The Tribunal accepts that the Appellant had sustained injury in an accident, but on the Appellant’s own evidence to the Tribunal, he had not been confused by the questions Mr Collins had asked. The Tribunal also found that the Appellant’s account of his meetings with Klaus, specifically as to when and where they met, changed on a number of occasions. The Tribunal rejected the Appellant’s evidence that the contemporaneous notes of meetings between Mr Collins and the Appellant were inaccurate and concluded that the Appellant had deliberately changed his account in an attempt to explain away the discrepancies highlighted by HMRC. The Tribunal found, on the issue of wastage, that given the Appellant’s account that he swapped carnations for other flowers with Klaus, there should have been little or no wastage and therefore the Tribunal rejected the Appellant’s contention that the gross profit rate was affected by this issue. In rejecting the Appellant’s contention the Tribunal also bore in mind the fact that the Appellant, on his own evidence, kept no records of the wastage he purported to have, which the Tribunal found wholly implausible if, as submitted by the Appellant, it had such a significant effect on his business.

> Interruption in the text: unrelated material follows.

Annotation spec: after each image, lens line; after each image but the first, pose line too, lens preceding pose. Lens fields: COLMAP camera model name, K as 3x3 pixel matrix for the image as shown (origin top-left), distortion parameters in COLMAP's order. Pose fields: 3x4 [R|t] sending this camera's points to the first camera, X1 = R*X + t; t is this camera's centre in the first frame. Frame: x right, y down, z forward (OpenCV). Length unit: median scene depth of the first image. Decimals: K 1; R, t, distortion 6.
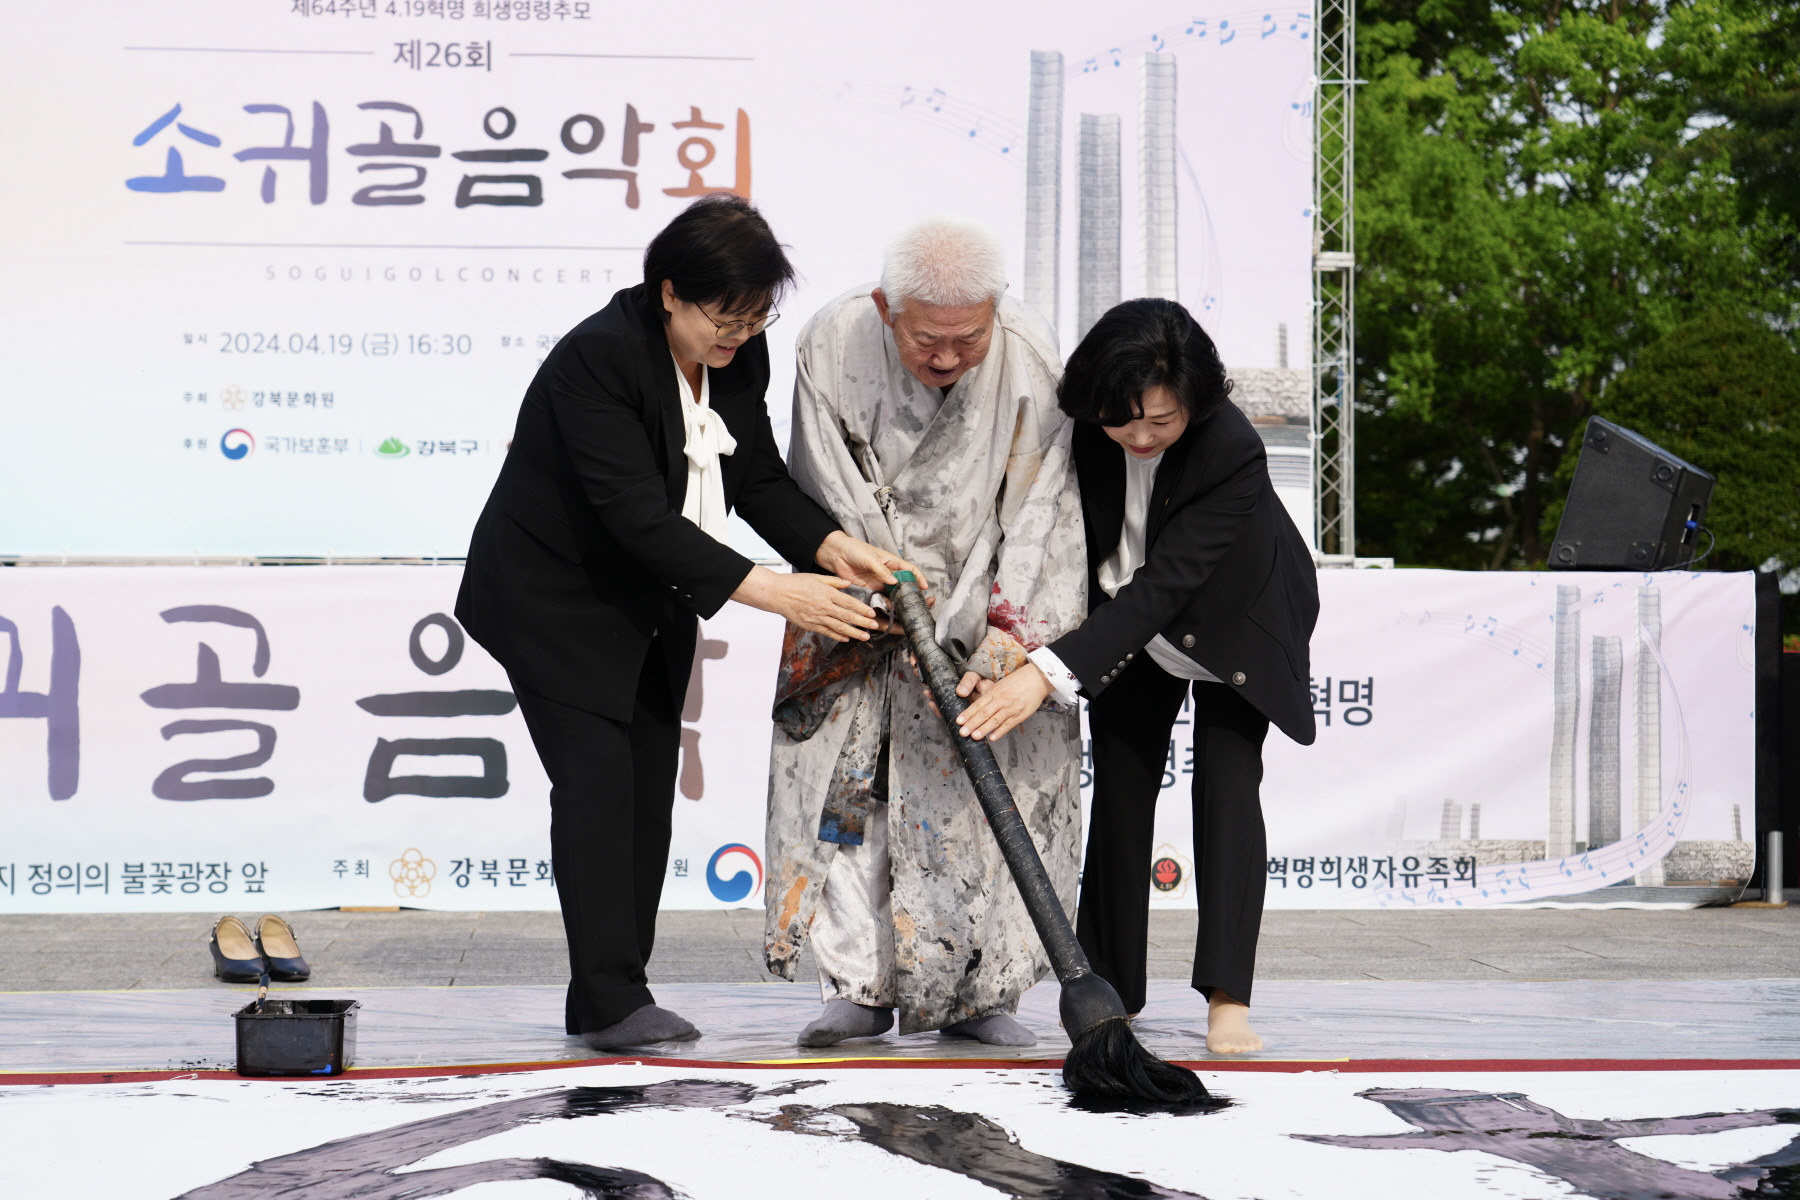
lens RADIAL K [[3299.6, 0, 859.7], [0, 3299.6, 588.2], [0, 0, 1]] dist [0.015338, 0.000000]
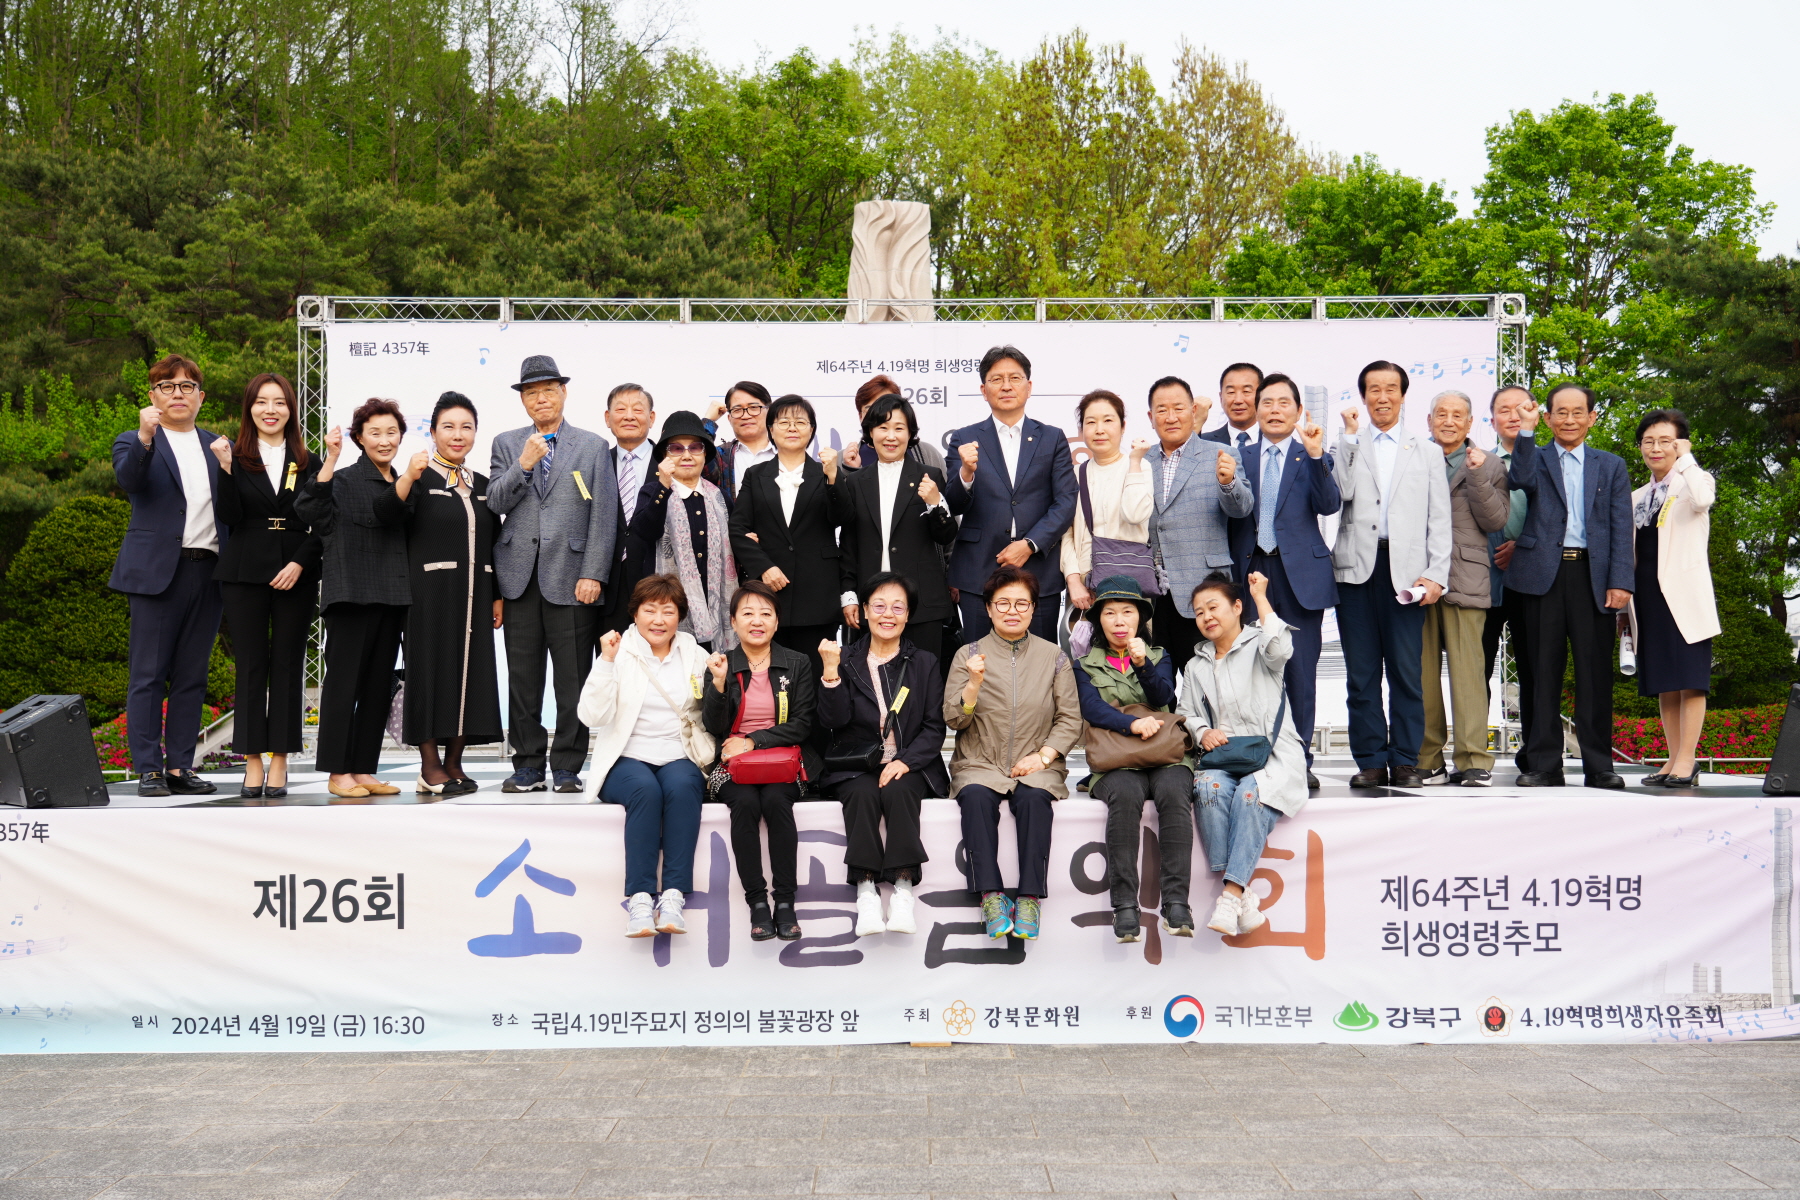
lens RADIAL K [[1999.0, 0, 930.4], [0, 1999.0, 597.8], [0, 0, 1]] dist [0.019831, 0.000000]
pose [[0.997544, -0.008222, -0.069561, -0.056510], [0.006777, 0.999757, -0.020992, -0.050004], [0.069717, 0.020469, 0.997357, 0.087488]]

The Tribunal found that Mr Collins for HMRC was fair in his recalculation using GPR 25%, taking into account the GPR of 28.59% for the Appellant’s year ended 31st December 2001 and using a comparison of specific items with its actual sale price to ascertain an average GPR of 25.18%. The Tribunal therefore accepted this evidence, there being no specific evidence produced by the Appellant to challenge it.
The Tribunal found the Appellant a vague and unconvincing witness who regularly changed his account to Mr Collins during the course of the enquiry as to the nature and system of his business. The Tribunal found that no credible explanation was given by the Appellant to account for the discrepancies in his business records as highlighted by the Respondent and no evidence was produced by the Appellant upon which the Tribunal could conclude that the amendments made were incorrect. The Tribunal accepted Mr Collins’s evidence detailed in the note of meeting on 18th August 2009 that the Appellant believed it was up to Mr Collins for HMRC to ask the right questions and found this to be indicative of the Appellant’s uncooperative and evasive attitude throughout the enquiry.
The Tribunal concluded that the Appellant failed to keep adequate or accurate records to substantiate his business income. The Tribunal finds that the self assessment return for the period 2005/2006 was understated and the amendments to the Self-Assessments 2005/2006 and 2006/2007 and discovery assessments for 2002/2003, 2003/2004 and 2004/2005 against which the Appellant appeals are fair and reasonable and should remain extant.
The appeal is dismissed
The [Appellant has] [Respondents have] a right to apply for permission to appeal against this decision pursuant to Rule 39 of The Tribunal Procedure (First-tier Tribunal) (Tax Chamber) Rules 2009. The parties are referred to “Guidance to accompany a Decision from the First-tier Tribunal (Tax Chamber)” which accompanies and forms part of this decision notice.